◆ DOCUMENT SEGMENT
In 1830 Poteca was forced to retire by General Pavel Kiselyov, under the pretext that he was too old. In fact, Poteca had been outspoken in his speeches that slavery should be abolished, because it contradicts both Christian religion and natural law. For Poteca the teachings of Jesus Christ were identical to those of the nature, and they could be synthesised in the Golden Rule; or, having slaves is against this moral principle. The Walachian boyars were in opposition to his opinions, and had decided to eliminate Poteca if he continued; the Metropolitan didn't approve of Poteca, because he resented fasting, the theology of death, and even celibacy. These were the true reasons for which Poteca was banned to the Gura Motrului Monastery, in Oltenia.

=== Later days ===
Beginning with 1832, Eufrosin Poteca spent his life at this monastery, as its hegumen. While there, he continued his cultural activity, translating and publishing works of Western authors. He had a relationship with the wife of a local priest (Orthodox priests can marry; they are not obligated to be celibate), from which resulted a son, Radu Popescu. He employed this son, whose identity was not made public, as his private secretary. Radu Popescu’s son, Constantin Rădulescu-Motru, was an important Romanian philosopher. Eufrosin Poteca died at this monastery, where he is buried, on December 10, 1858.

== Selected bibliography ==
=== Original works ===

- Panegirical and Moral Discourses, Bucharest, 1826.

◆ DATA LISTING
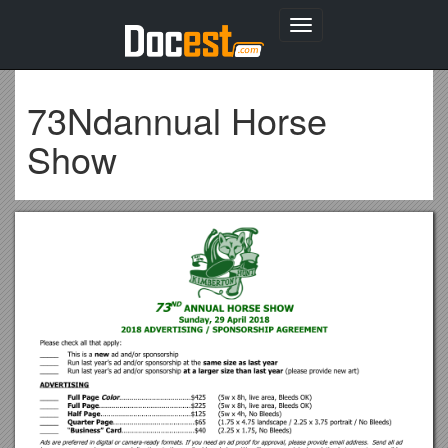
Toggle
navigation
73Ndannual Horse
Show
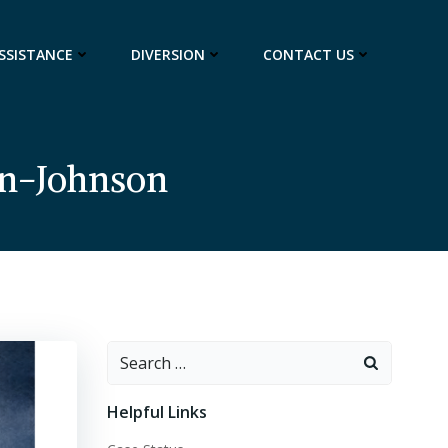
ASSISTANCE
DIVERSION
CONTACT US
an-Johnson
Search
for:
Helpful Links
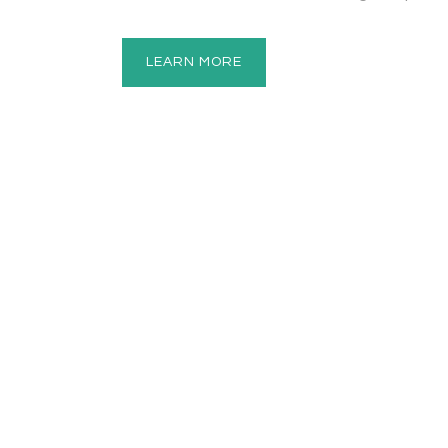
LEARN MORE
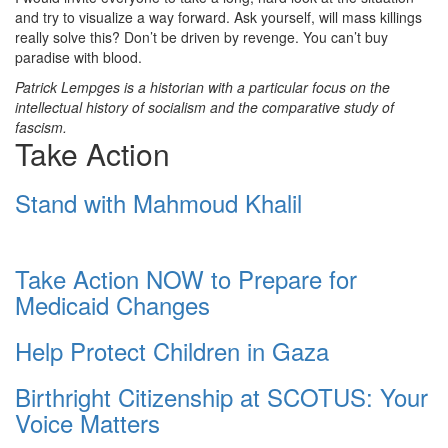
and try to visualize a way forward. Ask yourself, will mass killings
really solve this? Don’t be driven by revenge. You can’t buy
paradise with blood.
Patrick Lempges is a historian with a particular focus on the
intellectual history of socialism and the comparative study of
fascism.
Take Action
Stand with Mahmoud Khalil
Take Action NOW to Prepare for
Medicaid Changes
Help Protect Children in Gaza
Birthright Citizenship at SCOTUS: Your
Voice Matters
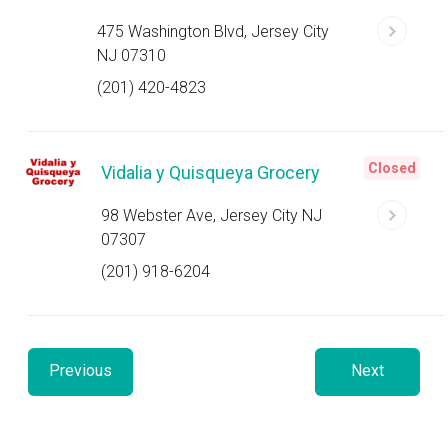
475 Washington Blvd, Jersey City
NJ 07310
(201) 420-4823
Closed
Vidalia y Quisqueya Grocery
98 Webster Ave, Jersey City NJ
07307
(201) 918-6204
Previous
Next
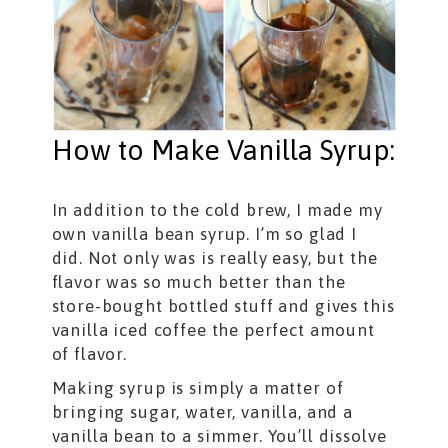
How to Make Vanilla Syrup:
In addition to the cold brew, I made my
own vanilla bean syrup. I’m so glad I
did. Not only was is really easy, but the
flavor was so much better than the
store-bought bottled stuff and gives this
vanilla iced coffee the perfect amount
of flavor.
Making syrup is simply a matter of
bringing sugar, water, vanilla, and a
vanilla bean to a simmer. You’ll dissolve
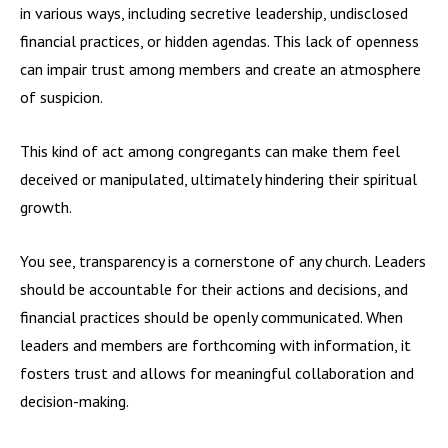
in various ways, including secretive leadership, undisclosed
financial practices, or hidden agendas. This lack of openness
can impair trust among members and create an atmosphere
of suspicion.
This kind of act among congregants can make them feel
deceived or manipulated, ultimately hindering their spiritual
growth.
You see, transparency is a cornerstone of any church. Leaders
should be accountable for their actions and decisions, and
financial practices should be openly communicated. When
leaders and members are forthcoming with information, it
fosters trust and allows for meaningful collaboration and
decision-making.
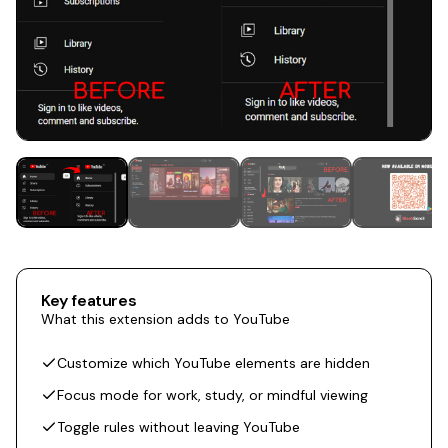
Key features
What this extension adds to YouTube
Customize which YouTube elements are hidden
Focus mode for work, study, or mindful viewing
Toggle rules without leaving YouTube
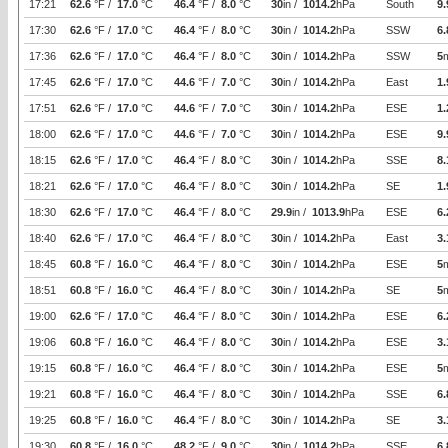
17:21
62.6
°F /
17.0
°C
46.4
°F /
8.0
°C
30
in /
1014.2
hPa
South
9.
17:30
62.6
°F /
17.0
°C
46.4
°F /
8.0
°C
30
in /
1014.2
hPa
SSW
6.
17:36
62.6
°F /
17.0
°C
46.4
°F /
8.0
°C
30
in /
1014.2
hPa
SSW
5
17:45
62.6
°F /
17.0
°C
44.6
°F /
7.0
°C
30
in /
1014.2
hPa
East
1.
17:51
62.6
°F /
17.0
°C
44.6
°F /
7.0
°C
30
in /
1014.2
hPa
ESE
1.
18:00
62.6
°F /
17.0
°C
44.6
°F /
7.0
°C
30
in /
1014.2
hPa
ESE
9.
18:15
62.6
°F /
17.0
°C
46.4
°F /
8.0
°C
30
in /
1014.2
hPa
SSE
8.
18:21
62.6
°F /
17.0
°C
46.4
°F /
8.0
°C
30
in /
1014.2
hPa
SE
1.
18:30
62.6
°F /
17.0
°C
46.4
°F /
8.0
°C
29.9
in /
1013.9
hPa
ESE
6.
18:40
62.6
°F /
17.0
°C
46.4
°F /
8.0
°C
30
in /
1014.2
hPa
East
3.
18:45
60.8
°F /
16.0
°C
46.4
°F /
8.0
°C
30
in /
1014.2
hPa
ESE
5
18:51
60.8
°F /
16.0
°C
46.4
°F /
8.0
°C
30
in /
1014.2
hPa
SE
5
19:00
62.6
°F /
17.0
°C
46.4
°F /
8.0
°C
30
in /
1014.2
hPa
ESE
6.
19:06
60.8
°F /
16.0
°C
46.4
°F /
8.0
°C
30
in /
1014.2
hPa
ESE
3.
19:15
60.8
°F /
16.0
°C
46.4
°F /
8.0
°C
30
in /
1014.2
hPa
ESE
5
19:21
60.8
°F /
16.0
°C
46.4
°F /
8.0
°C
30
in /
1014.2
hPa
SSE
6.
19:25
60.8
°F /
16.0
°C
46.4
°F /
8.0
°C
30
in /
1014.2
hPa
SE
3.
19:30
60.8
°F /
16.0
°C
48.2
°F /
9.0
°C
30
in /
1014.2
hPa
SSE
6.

◆ PROBLEM REQUIREMENTS
Extend the piece on Eufrosin Poteca from the point where it stops. The data has no role here.

◆ RESULT OF THE EXERCISE
- "Meditation on the Improvement of the Orthodox Clergy" (1838), in Noua Revistă Română, vol. 3, 1901, nr. 26, pp. 99–102
- Handbook of Religious and Moral Catechism, Containing the Dogmas and the Sacraments of our Church, Buzău, 1839
- "The History of Walachia's Monasteries or Ruling Princes, Especially the Religious Issues, in Chronological Order, from Radu Negru Voievod until Our Days" (1846), in G. Dem. Teodorescu, Eufrosin Poteca Motrénul, Bucharest, Tipografia Gutenberg, Joseph Göbl, 1899
- The Small Catechism, Containing the Dogmas and the Mysteries of the Church of the Orient, for the Education of the Children, published by Constantin Rădulescu-Motru, Bucharest, 1940
- Sermons and Speeches, introductory study and notes by Archim. Vaniamin Micle, Bistriţa Monastery Printing Press, 1993
- Autobiographical Notes, edition by A. Michiduță, Craiova, Aius, 2005

=== Translations and adaptations ===

- Prolegomena to the Knowledge of God by the Examination of what Exists, translation from a work of Dimitrios Darvaris, Buda, 1818
- Elements of Metaphysics (1826), heavily based on Francesco Soave's Istituzioni di metafisica (the Pisa edition, 1814), in Biserica Ortodoxă Română, XCIX, 1981, nr.5-6, pp. 675–689
- "The Philosophy of Discourse and of Morals, or the Elementary Logic and Ethics, Prefaced by the History of Philosophy", translation of Heineccius' Elementa Philosophiae Rationalis et Moralis (1726), supplemented with several original texts by Poteca, Buda, 1829; second edition 2006, Craiova, Aius, critical edition, introductory study and notes by A. Michiduţă (this edition is supplemented with letters, documents, speeches and other texts by Poteca, not appearing in the first edition).
- The Habits of the Israelites and of the Christians, translation of Claude Fleury's Les moeurs des Israélites (1681) and Les moeurs des Chrétiens (1682), Bucharest, 1845
- Little Fast, or Selected Sermons, translation of Jean-Baptiste Massillon's Petit Carême (1718), Bucharest, 1846
- Discourse on the Universal History, translation of Bossuet's Discours sur l'histoire universelle (1681), Bucharest, 1855.